I spent some time playing around with visualizing neural network features and artificial neuron receptive fields using Tensorflow 2.X. I wrote this code because I wanted to visualize the neural network features for a project I'm currently working on, but the best library out there (Lucid) is written for Tensorflow 1.X. In my implementation, I provide a self-contained Jupyter notebook that visualizes features for the VGG16 convolutional neural networks (these methods would translate to any network). I didn't read very much into how other people have done feature visualizations, so there is likely some overlap, but some of the methods I use might be novel.
There are a few sections to this series:
The network we're going to use here is VGG16, a classic neural network architecture that performs very well on the ImageNet dataset. VGG16 is very simple, it's just a few convolutional layers mixed with max pooling layers, and finally a few fully connected layers.
VGG network outline. (image source)
Synthesizing images that maximally activate class labels¶
I'm going to start with visualizing class labels because I think that these visualizations are the most visually intuitive: they are somewhat reminiscent of things you will see in real life. The point of this method is to start with an image of random noise, then iteratively manipulate that noise until it maximally activates a class label in an artificial neural network. In other words, we are shifting the pixels around in an image until the neural network thinks it looks like the thing it was trained to perceive (for example, a dog, cat, or firetruck). The network is trained to know what these images look like, so it expects to see certain features in that image. By manipulating the image to be percieved as that class (e.g. dog) the image will begin to possess features of that image (e.g. ears, paws).

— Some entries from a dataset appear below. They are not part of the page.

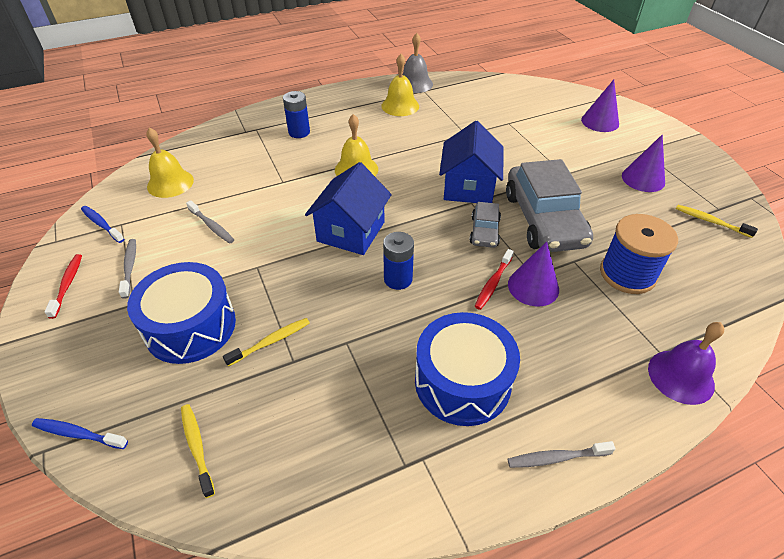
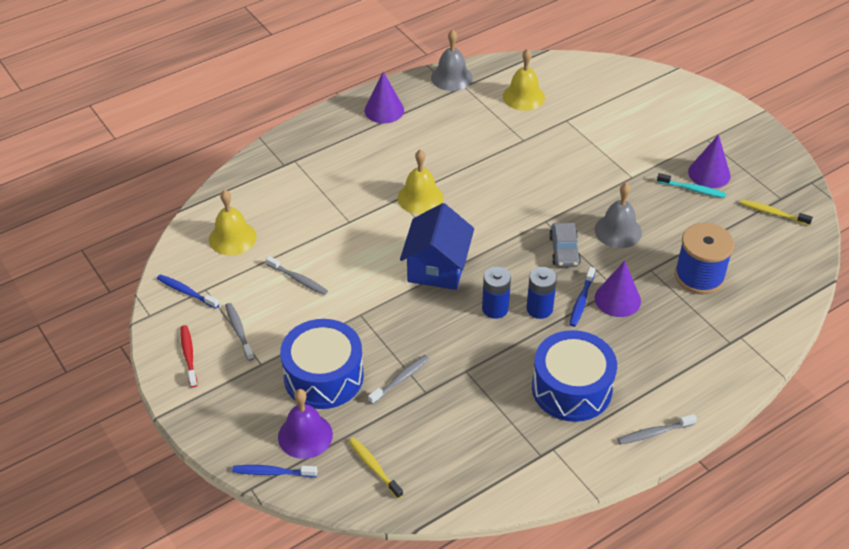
camera: 10 degrees left, 0 degrees up
yellow toothbrush [223,318,310,367] -> grey toothbrush [368,355,429,405]
blue battery [283,91,310,138] -> blue battery moved to [526,267,557,319]
yellow bell [381,54,419,116] -> yellow bell moved to [503,49,545,111]
blue house [439,121,504,203] -> none
red toothbrush [475,249,514,310] -> blue toothbrush [569,267,595,327]
grey car [506,159,593,252] -> grey bell [595,183,642,248]
purple cone [581,79,619,132] -> purple cone moved to [365,72,404,123]
purple bell [648,322,725,405] -> purple bell moved to [278,389,333,459]
none -> turquoise toothbrush [657,173,726,198]

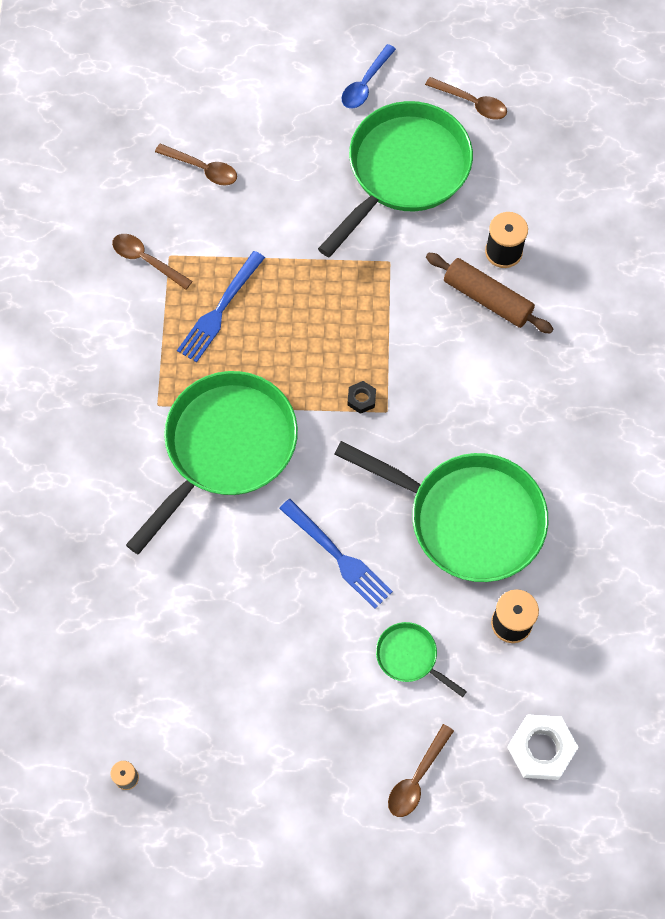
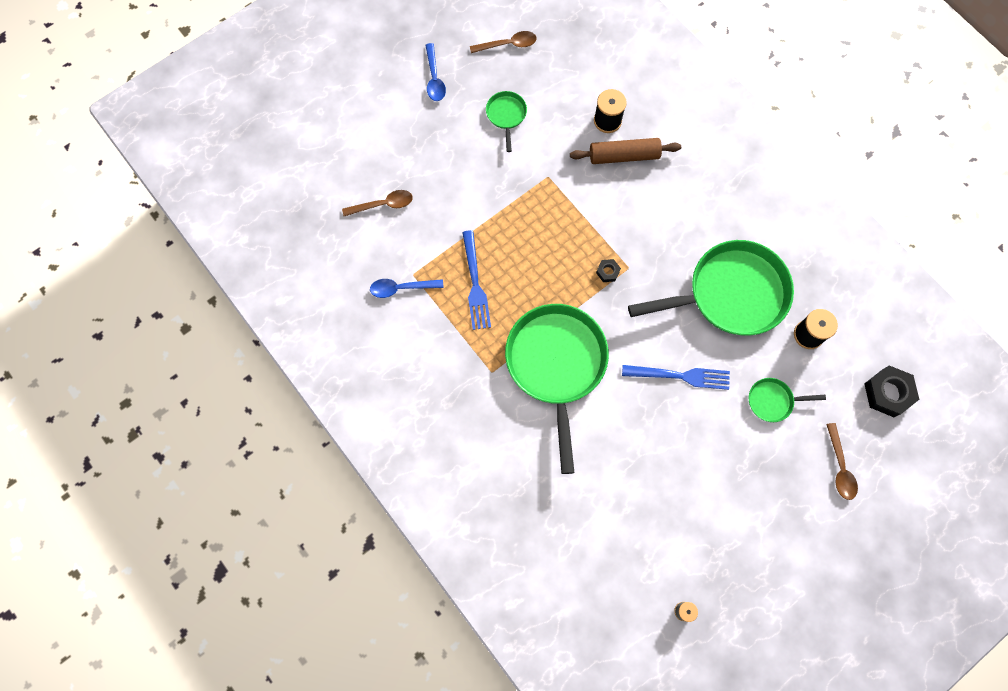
camera: 40 degrees left, 5 degrees up
brown spoon [112,234,192,290] -> blue spoon [370,279,444,298]
green pan [318,101,473,257] -> green pan [486,91,527,152], size x0.44
white nut [507,714,579,780] -> black nut [864,365,920,417]

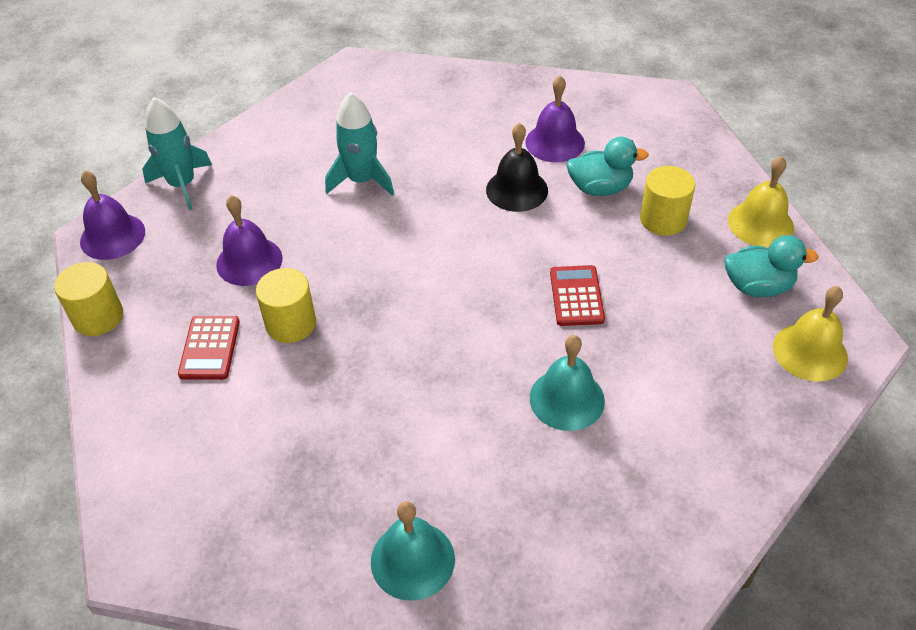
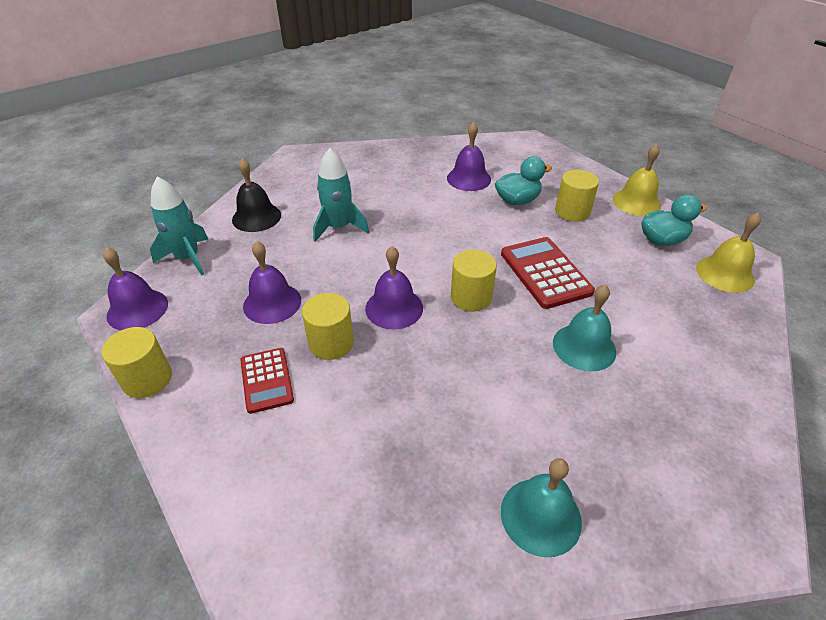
camera: 20 degrees left, 5 degrees down
black bell [486,123,548,212] -> black bell moved to [232,158,281,232]
red calculator [550,265,605,326] -> red calculator [501,237,595,309], size x1.54
none -> purple bell [365,246,423,329]
none -> yellow cylinder [451,250,497,312]

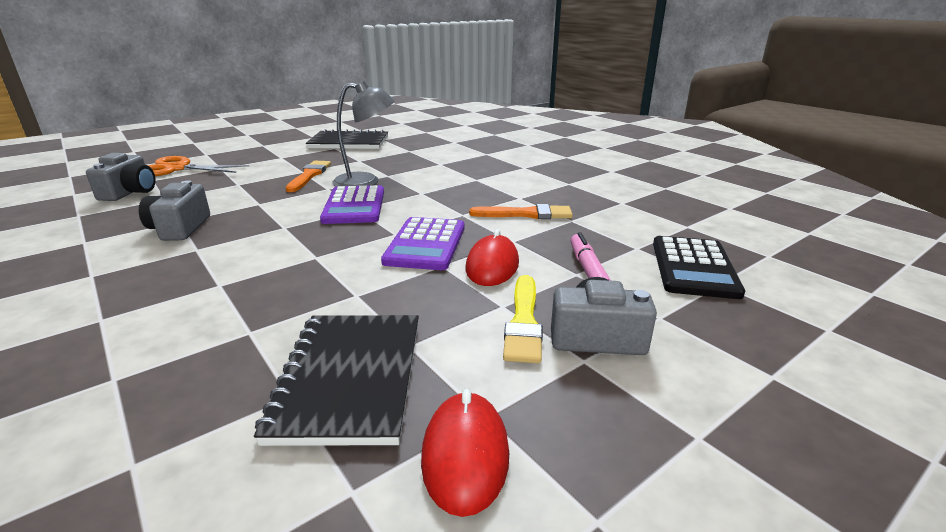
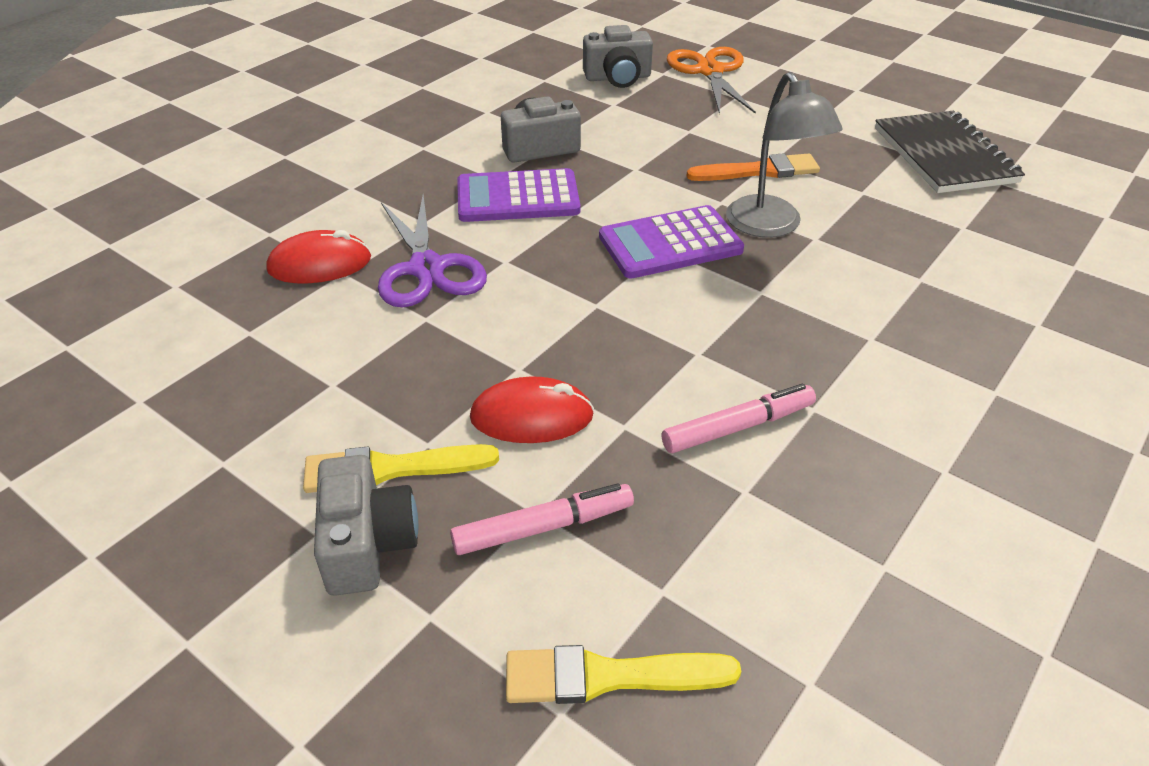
camera: 75 degrees right, 15 degrees up
black notebook [254,315,419,446] -> none
purple calculator [381,217,465,270] -> purple calculator moved to [457,168,580,222]
red mouse [421,389,509,517] -> red mouse moved to [266,230,371,283]
orange brush [469,204,573,219] -> pink marker [662,384,816,453]
black calculator [653,236,745,299] -> yellow brush [506,645,741,704]
none -> purple scissors [378,195,487,307]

The main technique here is just generating a random, and then performing gradient ascent on that image until your neuron of interest in the network is maximally activated. There are some tricks to that though. The main one (in my experience) is manipulating the the frequency of the features the network is interested in. If you train directly from noise, the network will mostly care about high-frequencies, and the resulting image won't have very much global coherency. To deal with this, I ended up doing two things: (1) gradually zooming in over each iteration of training. and (2) blurring the image between each epoch of training. As a result, the generated images look a little airbrushed, but you can see some more global structure, for example entire heads or bodies of birds.
Below, you can see some synthesized images for a few ImageNet classes from the VGG16 network.
Classes visualized from a pretrained VGG network
The synthesized images end up looking like textures. By changing the amount of bluring and zooming you do, you can manipulate the level of detail of the textures (this also changes the high-frequency vs airbrush look of the synthesized images).
We can also visualize those classes during each step of gradient ascent.
VGG classes for each step of synthesis
Just for fun, here's one of a few classes of birds:
Bird textures synthesized from VGG16 classes.